Extract to read ::
-----

RFC: Numeric Literals - Githubissues

Qix- commented 8 years ago

Numeric literals in Arua take a unique approach in terms of showing intent.

"Intent"

Arua aims to show intent. "Intent" can mean a few things, but with numerics (as well as all primitive types) we aim to convey how the number is to be used.

Some examples of the intent of numbers:

A boolean is either true or false. It fits into 1 bit.
An IPv4 port is anywhere from 0 to 65535. It fits into 16 bits.
A basic terminal color is one of 8 values. It fits into 3 bits.
A git commit lookup starts with the first byte in the SHA digest. It fits into 8 bits.

The point of intent is to represent these values as close to their intended size as possible.

Primitives Refresher

All types in Arua can be boiled down to a single numeric type, or a collection of numeric types. There are three primitive types:

unsigned integer
signed integer
floating point number

As well, each of the primitive types come in a few collective or descriptive states:

array ([T]) <#10>
mutable (!T) <#7>
optional (T?) <#7>
tuple ((T,)) <#9>

As well, these types can be typedef'd (#3) to create new types.

Decay of Common Types

In common languages, types such as boolean exist to express a single binary value. In Arua, it's simply u1. The type u1 shows immediate intent, and has the added bonus of being easily packed and optimized if used within structures.

Another common type is string. Arua has native unicode support (#11) and exposes such functionality through typedefs of [u8], [u16], [u32], and [u64] as str8 (aliased to str), str16, str32 and str64 respectively. This has the added bonus of allowing functions that take arrays of these types (or of any type) to also take strings, and allows the ability to index them using the subscript operator.

See #3 for a better explanation of typeof and alias.

Literal Notation

There are three representations of a numeric literal:

Basic (12345.34)
Scientific (144.3e76)
Radix (0xDEADBEEF)

-----

Entries ::
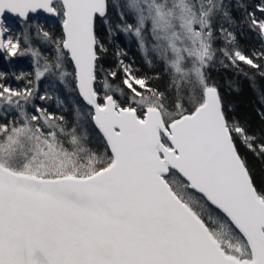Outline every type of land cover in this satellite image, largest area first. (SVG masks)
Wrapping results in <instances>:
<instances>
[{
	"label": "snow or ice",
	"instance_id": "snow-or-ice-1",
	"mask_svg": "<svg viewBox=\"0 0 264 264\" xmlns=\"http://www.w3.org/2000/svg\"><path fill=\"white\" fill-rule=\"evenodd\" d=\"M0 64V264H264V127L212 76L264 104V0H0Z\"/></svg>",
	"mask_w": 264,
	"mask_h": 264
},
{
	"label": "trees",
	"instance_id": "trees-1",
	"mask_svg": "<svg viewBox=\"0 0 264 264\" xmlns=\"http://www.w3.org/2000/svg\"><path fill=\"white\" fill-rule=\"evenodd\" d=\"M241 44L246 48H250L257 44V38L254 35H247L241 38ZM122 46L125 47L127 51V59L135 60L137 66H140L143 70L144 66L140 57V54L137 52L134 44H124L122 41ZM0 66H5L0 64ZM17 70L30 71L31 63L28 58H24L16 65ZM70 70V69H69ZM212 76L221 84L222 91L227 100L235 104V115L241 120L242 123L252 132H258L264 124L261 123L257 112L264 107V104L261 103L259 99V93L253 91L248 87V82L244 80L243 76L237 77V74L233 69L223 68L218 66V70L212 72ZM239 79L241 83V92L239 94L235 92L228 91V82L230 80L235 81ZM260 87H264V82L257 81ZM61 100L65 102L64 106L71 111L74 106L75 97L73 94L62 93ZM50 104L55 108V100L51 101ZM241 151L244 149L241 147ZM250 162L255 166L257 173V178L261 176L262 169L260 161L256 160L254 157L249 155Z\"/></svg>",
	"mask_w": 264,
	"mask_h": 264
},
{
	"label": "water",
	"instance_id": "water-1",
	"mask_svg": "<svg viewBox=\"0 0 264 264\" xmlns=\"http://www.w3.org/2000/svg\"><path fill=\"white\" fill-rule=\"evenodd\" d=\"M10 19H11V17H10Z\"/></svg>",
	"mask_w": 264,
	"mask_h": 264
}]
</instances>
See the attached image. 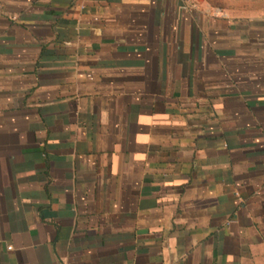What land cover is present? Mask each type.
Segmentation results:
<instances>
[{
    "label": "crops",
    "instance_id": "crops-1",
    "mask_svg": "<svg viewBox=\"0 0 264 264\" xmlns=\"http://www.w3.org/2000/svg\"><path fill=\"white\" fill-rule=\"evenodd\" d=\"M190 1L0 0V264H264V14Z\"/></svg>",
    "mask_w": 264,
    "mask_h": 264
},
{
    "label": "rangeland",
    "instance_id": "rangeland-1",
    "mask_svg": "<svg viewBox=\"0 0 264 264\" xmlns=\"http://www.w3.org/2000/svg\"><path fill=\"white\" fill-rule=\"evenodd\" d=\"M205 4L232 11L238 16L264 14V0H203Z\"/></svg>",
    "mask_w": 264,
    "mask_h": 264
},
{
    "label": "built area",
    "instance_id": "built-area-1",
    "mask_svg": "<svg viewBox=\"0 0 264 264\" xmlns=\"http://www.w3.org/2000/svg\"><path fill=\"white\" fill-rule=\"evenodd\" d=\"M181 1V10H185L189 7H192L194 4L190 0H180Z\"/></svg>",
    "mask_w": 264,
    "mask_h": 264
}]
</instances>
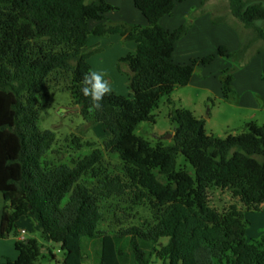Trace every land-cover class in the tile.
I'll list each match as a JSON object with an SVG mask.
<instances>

-----

Problems and tasks ::
a) Answer the following about the numeric literals RFC, one per line:
(i) How many bits does an IPv4 port fit into?
(ii) What type does Arua use in place of a boolean?
(iii) Which literal representation is illustrated by 0xDEADBEEF?
b) Copy the part of the numeric literals RFC between "Numeric literals in" and "into 16 bits.", inclusive, substituting "network port" for "IPv4 port".

Solutions in order ::
a)
(i) 16 bits
(ii) u1
(iii) Radix

b)
Numeric literals in Arua take a unique approach in terms of showing intent.

"Intent"

Arua aims to show intent. "Intent" can mean a few things, but with numerics (as well as all primitive types) we aim to convey how the number is to be used.

Some examples of the intent of numbers:

A boolean is either true or false. It fits into 1 bit.
An network port is anywhere from 0 to 65535. It fits into 16 bits.